Поначалу слово «амнистия» никак не связывалось в моем сознании ни с «Вохром», ни с людьми, жившими в этом ужасном месте; и только бабочкино трепыханье, каким мое глупое сердчишко отзывалось на тайные знаки этих слов, заставляло меня догадываться об их кровном родстве.
«Амнистия» и «вохровец» звучало почти так же, как и «мозгас», который «ходил» по квартирам: им тогда пугали друг друга все дети, не подозревая о безобидном значении этого сокращения: Мосгаз — Московская служба газа. Как, впрочем, и о том, что в те годы действительно появился убийца-маньяк, пользовавшийся этим словом как отмычкой.
«— Откройте! Тук-тук-тук!
— Кто там?!
— Мозгас!!» — это была одна из любимейших наших детских «игр ужасов», и сам «Мозгас» был скорее неким мифологическим персонажем ребячьего дворового фольклора, но никак не реальным лицом. Его никто из нас, к счастью, никогда не видел живьем.
А «вохровцы» — вот они, они были рядом, вокруг: живые, но потусторонние, как привидения; видимые всем, но н а р о ч н о не замечаемые никем, многие числом, но едино обезличенные какой-то неведомой темной силой, с неуничтожимой грязно-серой печатью одинаковости.
И вот, когда меж взрослыми запорхало слово «амнистия», я впервые увидела л и ц о «вохровца».
Он неслышно отпер замок входной двери в первом этаже и чужими тяжкими ногами стал подниматься по деревянной лестнице в нашу квартиру. Ни родителей, ни соседей наших в тот вечер почему-то не было дома. Мы с сестрой от одного звука этих шагов затряслись, как осиновые листочки: «В одной черной-черной улице стоит черный-черный дом, в нем черная-черная лестница, по черной-черной лестнице ступают черные-черные ноги…» — это была самая знаменитая из собранья ребячьих «страшных историй». И вот по нашей родной лестнице ступали «черные-черные ноги»…
Не видеть, — но слышать их было страшнее, чем увидеть е г о лицо.
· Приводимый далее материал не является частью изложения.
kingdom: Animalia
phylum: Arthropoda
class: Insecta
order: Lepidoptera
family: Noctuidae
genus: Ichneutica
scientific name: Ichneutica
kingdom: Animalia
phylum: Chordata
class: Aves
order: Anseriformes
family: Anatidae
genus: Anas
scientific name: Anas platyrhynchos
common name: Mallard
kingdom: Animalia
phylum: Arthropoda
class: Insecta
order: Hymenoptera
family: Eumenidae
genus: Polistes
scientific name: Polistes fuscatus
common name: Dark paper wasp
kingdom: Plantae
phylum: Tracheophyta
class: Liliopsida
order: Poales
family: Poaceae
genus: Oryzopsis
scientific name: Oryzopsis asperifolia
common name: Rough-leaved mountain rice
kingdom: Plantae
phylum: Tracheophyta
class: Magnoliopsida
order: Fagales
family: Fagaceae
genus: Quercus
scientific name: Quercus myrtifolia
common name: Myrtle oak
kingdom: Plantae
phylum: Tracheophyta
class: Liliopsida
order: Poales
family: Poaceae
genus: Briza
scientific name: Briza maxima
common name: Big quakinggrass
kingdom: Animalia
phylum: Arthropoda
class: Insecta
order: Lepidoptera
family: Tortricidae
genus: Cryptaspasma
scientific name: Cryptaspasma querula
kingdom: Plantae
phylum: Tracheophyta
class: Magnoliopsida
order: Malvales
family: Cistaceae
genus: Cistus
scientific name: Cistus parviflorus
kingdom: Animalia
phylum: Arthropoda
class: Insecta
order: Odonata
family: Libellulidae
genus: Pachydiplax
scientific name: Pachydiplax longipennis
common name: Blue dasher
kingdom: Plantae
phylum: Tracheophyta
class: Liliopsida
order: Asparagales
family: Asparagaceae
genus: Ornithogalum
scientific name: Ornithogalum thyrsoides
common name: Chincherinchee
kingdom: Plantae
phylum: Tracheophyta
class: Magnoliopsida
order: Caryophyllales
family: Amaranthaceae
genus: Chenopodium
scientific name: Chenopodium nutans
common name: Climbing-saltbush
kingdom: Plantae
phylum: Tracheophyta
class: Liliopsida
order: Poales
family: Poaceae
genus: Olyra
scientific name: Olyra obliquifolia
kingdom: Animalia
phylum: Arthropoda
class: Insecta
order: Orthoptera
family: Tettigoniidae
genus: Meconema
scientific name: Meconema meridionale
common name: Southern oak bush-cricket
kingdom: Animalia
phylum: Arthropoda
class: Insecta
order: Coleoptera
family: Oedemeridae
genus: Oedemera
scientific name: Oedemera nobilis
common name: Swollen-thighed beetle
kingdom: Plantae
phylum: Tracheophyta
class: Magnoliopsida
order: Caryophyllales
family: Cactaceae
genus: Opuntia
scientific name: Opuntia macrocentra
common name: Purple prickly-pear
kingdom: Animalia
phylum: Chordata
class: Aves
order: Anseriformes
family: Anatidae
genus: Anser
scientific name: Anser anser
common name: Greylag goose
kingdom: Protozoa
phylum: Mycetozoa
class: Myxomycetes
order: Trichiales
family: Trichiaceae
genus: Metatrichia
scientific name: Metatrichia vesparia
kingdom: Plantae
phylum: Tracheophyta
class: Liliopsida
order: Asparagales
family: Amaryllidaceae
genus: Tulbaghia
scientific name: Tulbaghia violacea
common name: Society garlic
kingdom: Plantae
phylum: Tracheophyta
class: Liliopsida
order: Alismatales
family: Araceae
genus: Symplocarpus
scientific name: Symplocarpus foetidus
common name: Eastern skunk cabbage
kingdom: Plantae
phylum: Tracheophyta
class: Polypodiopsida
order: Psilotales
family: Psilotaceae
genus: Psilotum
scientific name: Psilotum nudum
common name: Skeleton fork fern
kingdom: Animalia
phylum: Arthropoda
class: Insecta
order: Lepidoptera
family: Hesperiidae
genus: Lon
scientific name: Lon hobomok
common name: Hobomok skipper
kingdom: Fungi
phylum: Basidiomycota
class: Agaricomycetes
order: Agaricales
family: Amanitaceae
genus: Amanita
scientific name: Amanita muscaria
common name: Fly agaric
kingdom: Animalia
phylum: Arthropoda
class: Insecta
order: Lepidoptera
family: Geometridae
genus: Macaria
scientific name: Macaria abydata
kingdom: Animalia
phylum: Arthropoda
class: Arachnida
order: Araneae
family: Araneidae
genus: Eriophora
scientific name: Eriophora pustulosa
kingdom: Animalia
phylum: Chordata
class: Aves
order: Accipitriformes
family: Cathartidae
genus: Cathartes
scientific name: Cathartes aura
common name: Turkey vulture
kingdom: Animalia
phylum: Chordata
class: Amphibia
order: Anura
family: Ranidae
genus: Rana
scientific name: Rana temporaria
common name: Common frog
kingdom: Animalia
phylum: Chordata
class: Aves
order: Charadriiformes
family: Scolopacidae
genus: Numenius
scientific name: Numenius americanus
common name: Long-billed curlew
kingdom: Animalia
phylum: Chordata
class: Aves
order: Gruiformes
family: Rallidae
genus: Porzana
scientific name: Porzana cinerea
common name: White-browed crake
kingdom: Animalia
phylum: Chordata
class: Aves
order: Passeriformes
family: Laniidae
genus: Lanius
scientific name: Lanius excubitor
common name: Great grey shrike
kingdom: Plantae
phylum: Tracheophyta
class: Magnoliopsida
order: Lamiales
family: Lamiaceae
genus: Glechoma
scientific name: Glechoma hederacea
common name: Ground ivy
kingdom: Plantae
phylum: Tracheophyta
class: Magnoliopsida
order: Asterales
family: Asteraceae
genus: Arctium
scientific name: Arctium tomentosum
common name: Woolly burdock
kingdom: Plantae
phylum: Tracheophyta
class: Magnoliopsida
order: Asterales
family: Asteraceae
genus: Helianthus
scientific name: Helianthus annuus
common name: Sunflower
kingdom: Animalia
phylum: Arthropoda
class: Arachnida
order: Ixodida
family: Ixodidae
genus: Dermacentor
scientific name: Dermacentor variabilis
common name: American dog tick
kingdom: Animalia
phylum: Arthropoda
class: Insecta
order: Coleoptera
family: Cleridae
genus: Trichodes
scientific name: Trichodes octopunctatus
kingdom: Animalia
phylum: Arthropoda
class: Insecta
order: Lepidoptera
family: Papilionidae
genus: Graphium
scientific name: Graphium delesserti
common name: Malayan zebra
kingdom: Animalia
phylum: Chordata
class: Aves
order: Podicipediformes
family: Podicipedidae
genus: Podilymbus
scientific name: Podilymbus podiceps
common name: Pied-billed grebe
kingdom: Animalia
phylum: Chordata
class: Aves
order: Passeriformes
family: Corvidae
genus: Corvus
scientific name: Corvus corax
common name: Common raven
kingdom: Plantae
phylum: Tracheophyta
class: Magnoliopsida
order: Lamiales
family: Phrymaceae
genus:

В нашей комнате было две двери: одна из них, двухстворчатая, со стеклянными квадратами на самом верху, выходила как раз на лестницу и всегда была затворена, потому что вплотную к ней и вдоль нее стоял отцовский диван с крутой высокой спинкой. У этой диванной спинки была гордо выпяченная дерматиновая грудь. Сестра забралась, дрожа от ужаса, на самый высокий уступ дивановой груди, вытянулась на цыпочках, и глаза ее оказались как раз на том уровне, где начиналась стеклянная часть двери. Она увидела длинное, цвета оберточной магазинной бумаги лицо, с сизой щетиной, пятнами стекающей по бугристому черепу и по костям скул и подбородка до шеи, оскал длинных, как у лошади, железных зубов и встречный в упор спокойный взгляд голубых льдистых глаз. Я до сих пор помню это лицо и движенье вверх его верхней губы, обнажившее бледные изъеденные десны, а набрякших век — вниз, прикрывшее на мгновенье черные дырки зрачков, когда он произнес короткое: «Сгинь!» (или «Брысь!», или «Кыш!» — было не слышно, но понятно), — и сестра соскользнула вниз по спинке дивана, как пустое, без тела внутри, платье. Я увидела двойное застывшее изображенье лица «вохровца» в белых ее глазах на белом, как накрахмаленном лице.
По более поздним рассказам родителей я знаю, что о н тогда снял с нашей одежной вешалки отцову кожаную куртку и висевшее там же отцовское ружье, «мелкашку». (Я не знаю, для чего она была у отца: он никогда не охотился и только по весне выходил на крыльцо и постреливал в ночной воздух, в сторону огорода, чтобы разогнать разоравшихся сладострастно кошек.) Помню также, что и «мелкашка», и куртка потом каким-то образом к нам вернулись — видимо, его поймали вскоре, кажется, даже в тот же вечер, — и тогда-то и связались воедино слова «вохровец», «амнистия» и еще одно: «рецидивист». Но «мелкашку» у отца скоро после этого снова отобрали, кажется, у него не было какой-то нужной бумаги, я не помню, но куртка осталась и жива до сих пор.